Hal ini tentu saja akan mengulangi kembali terjadinya peristiwa Nakba tahun 1948, yakni pengusiran paksa dan pembersihan etnis Palestina, serta perampasan tanah air mereka.
"Pengusiran ini akan menjadi peristiwa Nakba kedua, karena itu proposal Trump ini sangat ditentang Dunia Arab dan Internasional, termasuk Yordania," katanya.
Yordania sendiri hingga kini telah menampung pengungsi Palestina sekitar 2,5 juta dari peristiwa 1948, 1967 dan 1973. Sedangkan Lebanon menampung 500 pengungsi dan Suriah 900 pengungsi palestina.
"Meski dianggap double standard, Yordania sekarang sangat keras mendukung kemerdekaan Palestina dan menolak relokasi warga Gaza," ujarnya.
Ade Padmo menilai Raja Yordania Abdullah II menyadari konsekuensi atas sikapnya tersebut, yakni berakibat pada dihentikannya bantuan keuangan dari AS, selain Mesir dan Israel.
Sedangkan Director Asia Middle East Center For Research and Dialogue Muslim Imran mengatakan, bahwa perang di Gaza sebenarnya adalah perang AS, bukan Israel.
"Jadi proposal Trump ini bukan hal baru, yang ingin menjadikan Gaza sebagai real estate, pariwisata dan lain-lain.

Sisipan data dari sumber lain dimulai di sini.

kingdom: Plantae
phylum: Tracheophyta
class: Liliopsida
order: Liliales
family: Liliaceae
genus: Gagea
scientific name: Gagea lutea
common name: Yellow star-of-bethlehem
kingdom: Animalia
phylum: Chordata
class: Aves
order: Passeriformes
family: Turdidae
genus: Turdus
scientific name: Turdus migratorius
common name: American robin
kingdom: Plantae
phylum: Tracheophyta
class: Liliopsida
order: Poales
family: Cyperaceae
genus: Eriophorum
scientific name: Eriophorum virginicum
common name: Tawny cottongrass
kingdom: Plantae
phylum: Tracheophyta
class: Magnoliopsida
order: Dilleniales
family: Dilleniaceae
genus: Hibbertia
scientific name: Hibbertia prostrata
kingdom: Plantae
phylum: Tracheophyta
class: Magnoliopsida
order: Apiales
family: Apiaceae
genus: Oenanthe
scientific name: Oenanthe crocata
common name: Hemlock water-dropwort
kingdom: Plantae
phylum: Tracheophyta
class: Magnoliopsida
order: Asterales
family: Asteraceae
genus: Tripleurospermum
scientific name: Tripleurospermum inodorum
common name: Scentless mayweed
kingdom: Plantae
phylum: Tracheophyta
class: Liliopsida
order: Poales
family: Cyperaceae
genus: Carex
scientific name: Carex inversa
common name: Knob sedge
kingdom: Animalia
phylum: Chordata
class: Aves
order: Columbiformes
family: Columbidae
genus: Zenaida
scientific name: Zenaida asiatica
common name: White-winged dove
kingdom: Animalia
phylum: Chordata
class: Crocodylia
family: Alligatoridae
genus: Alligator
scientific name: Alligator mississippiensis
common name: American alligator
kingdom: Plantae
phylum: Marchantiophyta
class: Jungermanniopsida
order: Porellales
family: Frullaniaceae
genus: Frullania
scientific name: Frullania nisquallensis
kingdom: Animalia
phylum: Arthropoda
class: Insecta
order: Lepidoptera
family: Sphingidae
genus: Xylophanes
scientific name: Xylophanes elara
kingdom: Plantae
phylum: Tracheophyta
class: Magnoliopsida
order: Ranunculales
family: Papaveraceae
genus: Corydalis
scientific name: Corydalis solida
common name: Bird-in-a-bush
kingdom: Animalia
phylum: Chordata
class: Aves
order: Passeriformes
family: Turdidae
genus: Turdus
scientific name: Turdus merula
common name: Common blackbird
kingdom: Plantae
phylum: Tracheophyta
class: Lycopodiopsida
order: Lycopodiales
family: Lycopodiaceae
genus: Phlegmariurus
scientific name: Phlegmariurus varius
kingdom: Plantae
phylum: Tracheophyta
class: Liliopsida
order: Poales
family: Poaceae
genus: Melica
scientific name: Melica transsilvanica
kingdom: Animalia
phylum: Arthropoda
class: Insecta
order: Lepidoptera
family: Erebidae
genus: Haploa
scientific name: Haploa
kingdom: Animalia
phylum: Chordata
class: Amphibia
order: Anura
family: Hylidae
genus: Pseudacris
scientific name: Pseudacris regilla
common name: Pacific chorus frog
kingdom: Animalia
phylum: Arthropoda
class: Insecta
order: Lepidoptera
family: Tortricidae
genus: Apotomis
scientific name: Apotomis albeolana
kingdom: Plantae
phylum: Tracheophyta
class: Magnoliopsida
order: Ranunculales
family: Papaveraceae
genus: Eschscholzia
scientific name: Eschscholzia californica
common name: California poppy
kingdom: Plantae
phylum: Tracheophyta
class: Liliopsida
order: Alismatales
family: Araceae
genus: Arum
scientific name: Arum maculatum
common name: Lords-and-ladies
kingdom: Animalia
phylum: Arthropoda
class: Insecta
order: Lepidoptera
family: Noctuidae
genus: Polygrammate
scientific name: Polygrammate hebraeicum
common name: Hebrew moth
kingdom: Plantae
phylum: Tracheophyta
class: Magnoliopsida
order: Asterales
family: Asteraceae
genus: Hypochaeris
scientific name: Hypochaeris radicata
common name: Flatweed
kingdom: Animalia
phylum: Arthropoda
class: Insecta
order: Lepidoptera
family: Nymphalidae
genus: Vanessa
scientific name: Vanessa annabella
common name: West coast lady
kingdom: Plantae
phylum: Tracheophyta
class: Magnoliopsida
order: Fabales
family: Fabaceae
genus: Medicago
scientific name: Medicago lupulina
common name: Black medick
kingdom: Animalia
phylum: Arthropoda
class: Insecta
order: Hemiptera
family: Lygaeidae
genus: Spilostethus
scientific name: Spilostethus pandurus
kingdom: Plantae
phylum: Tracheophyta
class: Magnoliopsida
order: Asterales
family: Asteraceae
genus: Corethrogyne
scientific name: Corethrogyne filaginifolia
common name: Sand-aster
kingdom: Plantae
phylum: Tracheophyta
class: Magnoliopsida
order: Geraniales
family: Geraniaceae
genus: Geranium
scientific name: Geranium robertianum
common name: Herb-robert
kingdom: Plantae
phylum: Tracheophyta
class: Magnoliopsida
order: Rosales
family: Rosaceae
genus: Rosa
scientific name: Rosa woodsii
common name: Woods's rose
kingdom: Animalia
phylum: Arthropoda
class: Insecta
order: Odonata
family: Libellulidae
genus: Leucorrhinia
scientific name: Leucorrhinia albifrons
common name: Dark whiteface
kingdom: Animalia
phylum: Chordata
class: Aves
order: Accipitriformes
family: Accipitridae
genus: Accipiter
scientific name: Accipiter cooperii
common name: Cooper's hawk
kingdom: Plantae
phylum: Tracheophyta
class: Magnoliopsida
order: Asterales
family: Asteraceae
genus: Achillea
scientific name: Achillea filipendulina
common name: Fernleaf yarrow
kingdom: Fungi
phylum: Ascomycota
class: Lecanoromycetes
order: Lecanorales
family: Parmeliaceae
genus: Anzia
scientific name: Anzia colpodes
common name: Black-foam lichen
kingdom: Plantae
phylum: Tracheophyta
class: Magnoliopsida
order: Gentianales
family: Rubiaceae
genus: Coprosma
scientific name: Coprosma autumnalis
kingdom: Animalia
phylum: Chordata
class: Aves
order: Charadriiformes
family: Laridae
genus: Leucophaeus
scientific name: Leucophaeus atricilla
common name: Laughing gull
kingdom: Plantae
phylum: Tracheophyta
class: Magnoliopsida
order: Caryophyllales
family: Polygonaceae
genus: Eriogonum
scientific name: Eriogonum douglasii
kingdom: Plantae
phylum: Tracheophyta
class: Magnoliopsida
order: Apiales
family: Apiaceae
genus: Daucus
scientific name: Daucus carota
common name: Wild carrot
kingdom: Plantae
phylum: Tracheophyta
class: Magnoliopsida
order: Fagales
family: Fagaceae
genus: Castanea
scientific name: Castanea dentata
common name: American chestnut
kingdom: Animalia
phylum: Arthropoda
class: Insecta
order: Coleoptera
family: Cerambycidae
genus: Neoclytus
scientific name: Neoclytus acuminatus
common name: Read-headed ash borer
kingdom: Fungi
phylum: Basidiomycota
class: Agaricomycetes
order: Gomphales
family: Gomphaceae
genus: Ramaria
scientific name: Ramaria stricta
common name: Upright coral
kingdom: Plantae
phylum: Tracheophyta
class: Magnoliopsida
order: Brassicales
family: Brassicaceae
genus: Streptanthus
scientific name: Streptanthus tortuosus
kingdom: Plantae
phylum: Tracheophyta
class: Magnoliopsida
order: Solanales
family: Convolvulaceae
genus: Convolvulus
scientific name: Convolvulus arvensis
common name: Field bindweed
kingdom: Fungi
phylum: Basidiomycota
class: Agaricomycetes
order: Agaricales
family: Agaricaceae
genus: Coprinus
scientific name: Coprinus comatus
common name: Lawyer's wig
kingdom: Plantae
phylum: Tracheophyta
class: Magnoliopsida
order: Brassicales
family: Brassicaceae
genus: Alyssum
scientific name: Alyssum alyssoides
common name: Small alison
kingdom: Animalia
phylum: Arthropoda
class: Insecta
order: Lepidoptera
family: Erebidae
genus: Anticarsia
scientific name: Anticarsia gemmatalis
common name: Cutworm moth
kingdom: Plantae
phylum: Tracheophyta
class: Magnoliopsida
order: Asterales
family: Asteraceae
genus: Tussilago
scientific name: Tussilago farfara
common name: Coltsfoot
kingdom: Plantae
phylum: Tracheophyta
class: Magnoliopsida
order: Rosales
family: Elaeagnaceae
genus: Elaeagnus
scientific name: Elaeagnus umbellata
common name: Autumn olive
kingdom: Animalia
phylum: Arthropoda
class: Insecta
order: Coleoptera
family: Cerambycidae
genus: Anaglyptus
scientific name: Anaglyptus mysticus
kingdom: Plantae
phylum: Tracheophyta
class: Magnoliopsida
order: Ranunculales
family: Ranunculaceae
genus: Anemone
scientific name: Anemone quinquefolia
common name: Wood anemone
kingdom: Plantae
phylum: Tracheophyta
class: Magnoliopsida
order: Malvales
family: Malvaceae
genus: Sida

Proposal bermula dari Israel ditindaklanjuti Trump, dan rakyat Palestina menolak proposal ini," kata Muslim Imran.
Dia berharap Indonesia bisa untuk dapat menolak proposal Trump untuk merelokasi warga Gaza ke luar Palestina, dan mencegah terjadinya perang berkelanjutan.